**Your goal**
Once the pictures are removed, restate the data below word for word.

#####

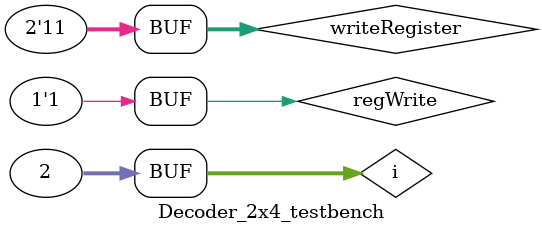
<source format=sv>
`timescale 1ps/1ps

module Decoder_2x4(regWrite, writeRegister, out);
	input logic regWrite;
	input logic [1:0] writeRegister;
	output logic [3:0] out;
	
	logic notR0, notR1;
	inverter inv0 (.in(writeRegister[0]), .out(notR0));
	inverter inv1 (.in(writeRegister[1]), .out(notR1));
	
	and_gate_3_inputs and0 (.a(notR0), .b(notR1), .c(regWrite), .out(out[0]));
	and_gate_3_inputs and1 (.a(writeRegister[0]), .b(notR1), .c(regWrite), .out(out[1]));
	and_gate_3_inputs and2 (.a(notR0), .b(writeRegister[1]), .c(regWrite), .out(out[2]));
	and_gate_3_inputs and3 (.a(writeRegister[0]), .b(writeRegister[1]), .c(regWrite), .out(out[3]));

endmodule

module Decoder_2x4_testbench();
	logic regWrite;
	logic [1:0] writeRegister;
	logic [3:0] out;
	
	Decoder_2x4 dut (.regWrite, .writeRegister, .out);
	
	integer i;
	initial begin
		regWrite = 1;
		for (i = 0; i < 2; i++) begin
			writeRegister = 2'b00; #50;
			writeRegister = 2'b01; #50;
			writeRegister = 2'b10; #50;
			writeRegister = 2'b11; #50;
			regWrite = ~regWrite; #50;
			#50;
		end
	end

endmodule 
</source>
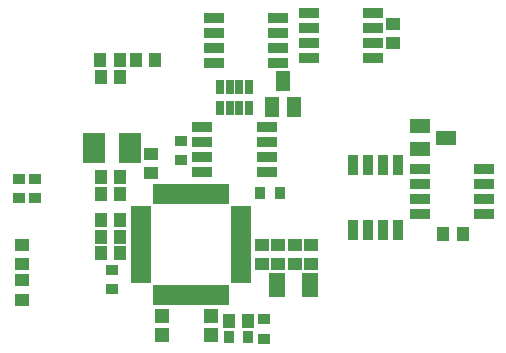
<source format=gtp>
G04*
G04 #@! TF.GenerationSoftware,Altium Limited,Altium Designer,20.0.12 (288)*
G04*
G04 Layer_Color=8421504*
%FSLAX44Y44*%
%MOMM*%
G71*
G01*
G75*
%ADD17R,1.1100X0.9600*%
%ADD18R,0.8600X1.7100*%
%ADD19R,1.0600X1.2100*%
%ADD20R,1.1600X1.2600*%
%ADD21R,0.9600X1.1100*%
%ADD22R,1.6600X1.2600*%
%ADD23R,1.7100X0.8600*%
%ADD24R,1.2600X1.6600*%
%ADD25R,1.2100X1.0600*%
%ADD26R,0.6600X1.1600*%
%ADD27R,1.4600X2.0000*%
%ADD28R,1.7600X0.8100*%
%ADD29R,0.8100X1.7600*%
%ADD30R,1.8600X2.5100*%
D17*
X114250Y146250D02*
D03*
Y129750D02*
D03*
X100250Y146250D02*
D03*
Y129750D02*
D03*
X308250Y27000D02*
D03*
Y10500D02*
D03*
X238000Y161750D02*
D03*
Y178250D02*
D03*
X179000Y52750D02*
D03*
Y69250D02*
D03*
D18*
X383200Y103015D02*
D03*
X395900D02*
D03*
X408600D02*
D03*
X421300D02*
D03*
X383200Y157515D02*
D03*
X395900D02*
D03*
X408600D02*
D03*
X421300D02*
D03*
D19*
X459750Y99000D02*
D03*
X476250D02*
D03*
X278000Y25750D02*
D03*
X294500D02*
D03*
X186250Y111000D02*
D03*
X169750D02*
D03*
X186250Y97000D02*
D03*
X169750D02*
D03*
X186250Y83000D02*
D03*
X169750D02*
D03*
X186250Y133000D02*
D03*
X169750D02*
D03*
X186250Y148000D02*
D03*
X169750D02*
D03*
X216000Y247000D02*
D03*
X199500D02*
D03*
X169500D02*
D03*
X186000D02*
D03*
X169750Y232000D02*
D03*
X186250D02*
D03*
D20*
X221750Y13750D02*
D03*
X262750D02*
D03*
X221750Y29750D02*
D03*
X262750D02*
D03*
D21*
X278000Y11750D02*
D03*
X294500D02*
D03*
X304750Y134000D02*
D03*
X321250D02*
D03*
D22*
X440000Y190500D02*
D03*
Y171500D02*
D03*
X462000Y181000D02*
D03*
D23*
X440000Y154000D02*
D03*
Y141300D02*
D03*
Y128600D02*
D03*
Y115900D02*
D03*
X494500Y154000D02*
D03*
Y141300D02*
D03*
Y128600D02*
D03*
Y115900D02*
D03*
X345750Y286050D02*
D03*
Y273350D02*
D03*
Y260650D02*
D03*
Y247950D02*
D03*
X400250Y286050D02*
D03*
Y273350D02*
D03*
Y260650D02*
D03*
Y247950D02*
D03*
X319750Y243950D02*
D03*
Y256650D02*
D03*
Y269350D02*
D03*
Y282050D02*
D03*
X265250Y243950D02*
D03*
Y256650D02*
D03*
Y269350D02*
D03*
Y282050D02*
D03*
X310250Y151950D02*
D03*
Y164650D02*
D03*
Y177350D02*
D03*
Y190050D02*
D03*
X255750Y151950D02*
D03*
Y164650D02*
D03*
Y177350D02*
D03*
Y190050D02*
D03*
D24*
X314500Y207000D02*
D03*
X333500D02*
D03*
X324000Y229000D02*
D03*
D25*
X417000Y260750D02*
D03*
Y277250D02*
D03*
X212000Y167250D02*
D03*
Y150750D02*
D03*
X103000Y73750D02*
D03*
Y90250D02*
D03*
Y43750D02*
D03*
Y60250D02*
D03*
X348000Y73750D02*
D03*
Y90250D02*
D03*
X320000Y73750D02*
D03*
Y90250D02*
D03*
X334000Y73750D02*
D03*
Y90250D02*
D03*
X306000Y73750D02*
D03*
Y90250D02*
D03*
D26*
X295000Y224000D02*
D03*
X287000D02*
D03*
X279000D02*
D03*
X271000D02*
D03*
X295000Y206000D02*
D03*
X287000D02*
D03*
X279000D02*
D03*
X271000D02*
D03*
D27*
X318700Y56000D02*
D03*
X347300D02*
D03*
D28*
X203500Y118500D02*
D03*
Y110500D02*
D03*
Y102500D02*
D03*
Y94500D02*
D03*
Y86500D02*
D03*
Y78500D02*
D03*
Y70500D02*
D03*
Y62500D02*
D03*
X288500D02*
D03*
Y70500D02*
D03*
Y78500D02*
D03*
Y86500D02*
D03*
Y94500D02*
D03*
Y102500D02*
D03*
Y110500D02*
D03*
Y118500D02*
D03*
D29*
X218000Y48000D02*
D03*
X226000D02*
D03*
X234000D02*
D03*
X242000D02*
D03*
X250000D02*
D03*
X258000D02*
D03*
X266000D02*
D03*
X274000D02*
D03*
Y133000D02*
D03*
X266000D02*
D03*
X258000D02*
D03*
X250000D02*
D03*
X242000D02*
D03*
X234000D02*
D03*
X226000D02*
D03*
X218000D02*
D03*
D30*
X163750Y172000D02*
D03*
X194250D02*
D03*
M02*

</source>
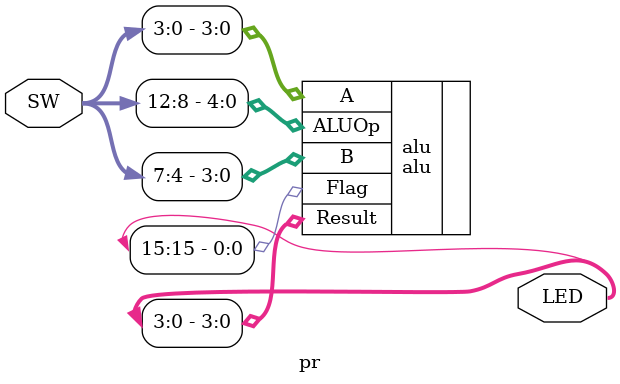
<source format=v>
`timescale 1ns / 1ps


module pr(
    input [15:0] SW,
    output [15:0] LED
    );
    alu alu(
    .A(SW[3:0]),
    .B(SW[7:4]),
    .ALUOp(SW[12:8]),
    .Result(LED[3:0]),
    .Flag(LED[15]));
endmodule

</source>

#####

**Exercise output**
<source format=sv>
`timescale 1ps/1ps

module Decoder_2x4(regWrite, writeRegister, out);
	input logic regWrite;
	input logic [1:0] writeRegister;
	output logic [3:0] out;
	
	logic notR0, notR1;
	inverter inv0 (.in(writeRegister[0]), .out(notR0));
	inverter inv1 (.in(writeRegister[1]), .out(notR1));
	
	and_gate_3_inputs and0 (.a(notR0), .b(notR1), .c(regWrite), .out(out[0]));
	and_gate_3_inputs and1 (.a(writeRegister[0]), .b(notR1), .c(regWrite), .out(out[1]));
	and_gate_3_inputs and2 (.a(notR0), .b(writeRegister[1]), .c(regWrite), .out(out[2]));
	and_gate_3_inputs and3 (.a(writeRegister[0]), .b(writeRegister[1]), .c(regWrite), .out(out[3]));

endmodule

module Decoder_2x4_testbench();
	logic regWrite;
	logic [1:0] writeRegister;
	logic [3:0] out;
	
	Decoder_2x4 dut (.regWrite, .writeRegister, .out);
	
	integer i;
	initial begin
		regWrite = 1;
		for (i = 0; i < 2; i++) begin
			writeRegister = 2'b00; #50;
			writeRegister = 2'b01; #50;
			writeRegister = 2'b10; #50;
			writeRegister = 2'b11; #50;
			regWrite = ~regWrite; #50;
			#50;
		end
	end

endmodule 
</source>
<source format=gtp>
G04*
G04 #@! TF.GenerationSoftware,Altium Limited,Altium Designer,20.0.12 (288)*
G04*
G04 Layer_Color=8421504*
%FSLAX44Y44*%
%MOMM*%
G71*
G01*
G75*
%ADD17R,1.1100X0.9600*%
%ADD18R,0.8600X1.7100*%
%ADD19R,1.0600X1.2100*%
%ADD20R,1.1600X1.2600*%
%ADD21R,0.9600X1.1100*%
%ADD22R,1.6600X1.2600*%
%ADD23R,1.7100X0.8600*%
%ADD24R,1.2600X1.6600*%
%ADD25R,1.2100X1.0600*%
%ADD26R,0.6600X1.1600*%
%ADD27R,1.4600X2.0000*%
%ADD28R,1.7600X0.8100*%
%ADD29R,0.8100X1.7600*%
%ADD30R,1.8600X2.5100*%
D17*
X114250Y146250D02*
D03*
Y129750D02*
D03*
X100250Y146250D02*
D03*
Y129750D02*
D03*
X308250Y27000D02*
D03*
Y10500D02*
D03*
X238000Y161750D02*
D03*
Y178250D02*
D03*
X179000Y52750D02*
D03*
Y69250D02*
D03*
D18*
X383200Y103015D02*
D03*
X395900D02*
D03*
X408600D02*
D03*
X421300D02*
D03*
X383200Y157515D02*
D03*
X395900D02*
D03*
X408600D02*
D03*
X421300D02*
D03*
D19*
X459750Y99000D02*
D03*
X476250D02*
D03*
X278000Y25750D02*
D03*
X294500D02*
D03*
X186250Y111000D02*
D03*
X169750D02*
D03*
X186250Y97000D02*
D03*
X169750D02*
D03*
X186250Y83000D02*
D03*
X169750D02*
D03*
X186250Y133000D02*
D03*
X169750D02*
D03*
X186250Y148000D02*
D03*
X169750D02*
D03*
X216000Y247000D02*
D03*
X199500D02*
D03*
X169500D02*
D03*
X186000D02*
D03*
X169750Y232000D02*
D03*
X186250D02*
D03*
D20*
X221750Y13750D02*
D03*
X262750D02*
D03*
X221750Y29750D02*
D03*
X262750D02*
D03*
D21*
X278000Y11750D02*
D03*
X294500D02*
D03*
X304750Y134000D02*
D03*
X321250D02*
D03*
D22*
X440000Y190500D02*
D03*
Y171500D02*
D03*
X462000Y181000D02*
D03*
D23*
X440000Y154000D02*
D03*
Y141300D02*
D03*
Y128600D02*
D03*
Y115900D02*
D03*
X494500Y154000D02*
D03*
Y141300D02*
D03*
Y128600D02*
D03*
Y115900D02*
D03*
X345750Y286050D02*
D03*
Y273350D02*
D03*
Y260650D02*
D03*
Y247950D02*
D03*
X400250Y286050D02*
D03*
Y273350D02*
D03*
Y260650D02*
D03*
Y247950D02*
D03*
X319750Y243950D02*
D03*
Y256650D02*
D03*
Y269350D02*
D03*
Y282050D02*
D03*
X265250Y243950D02*
D03*
Y256650D02*
D03*
Y269350D02*
D03*
Y282050D02*
D03*
X310250Y151950D02*
D03*
Y164650D02*
D03*
Y177350D02*
D03*
Y190050D02*
D03*
X255750Y151950D02*
D03*
Y164650D02*
D03*
Y177350D02*
D03*
Y190050D02*
D03*
D24*
X314500Y207000D02*
D03*
X333500D02*
D03*
X324000Y229000D02*
D03*
D25*
X417000Y260750D02*
D03*
Y277250D02*
D03*
X212000Y167250D02*
D03*
Y150750D02*
D03*
X103000Y73750D02*
D03*
Y90250D02*
D03*
Y43750D02*
D03*
Y60250D02*
D03*
X348000Y73750D02*
D03*
Y90250D02*
D03*
X320000Y73750D02*
D03*
Y90250D02*
D03*
X334000Y73750D02*
D03*
Y90250D02*
D03*
X306000Y73750D02*
D03*
Y90250D02*
D03*
D26*
X295000Y224000D02*
D03*
X287000D02*
D03*
X279000D02*
D03*
X271000D02*
D03*
X295000Y206000D02*
D03*
X287000D02*
D03*
X279000D02*
D03*
X271000D02*
D03*
D27*
X318700Y56000D02*
D03*
X347300D02*
D03*
D28*
X203500Y118500D02*
D03*
Y110500D02*
D03*
Y102500D02*
D03*
Y94500D02*
D03*
Y86500D02*
D03*
Y78500D02*
D03*
Y70500D02*
D03*
Y62500D02*
D03*
X288500D02*
D03*
Y70500D02*
D03*
Y78500D02*
D03*
Y86500D02*
D03*
Y94500D02*
D03*
Y102500D02*
D03*
Y110500D02*
D03*
Y118500D02*
D03*
D29*
X218000Y48000D02*
D03*
X226000D02*
D03*
X234000D02*
D03*
X242000D02*
D03*
X250000D02*
D03*
X258000D02*
D03*
X266000D02*
D03*
X274000D02*
D03*
Y133000D02*
D03*
X266000D02*
D03*
X258000D02*
D03*
X250000D02*
D03*
X242000D02*
D03*
X234000D02*
D03*
X226000D02*
D03*
X218000D02*
D03*
D30*
X163750Y172000D02*
D03*
X194250D02*
D03*
M02*

</source>
<source format=v>
`timescale 1ns / 1ps


module pr(
    input [15:0] SW,
    output [15:0] LED
    );
    alu alu(
    .A(SW[3:0]),
    .B(SW[7:4]),
    .ALUOp(SW[12:8]),
    .Result(LED[3:0]),
    .Flag(LED[15]));
endmodule

</source>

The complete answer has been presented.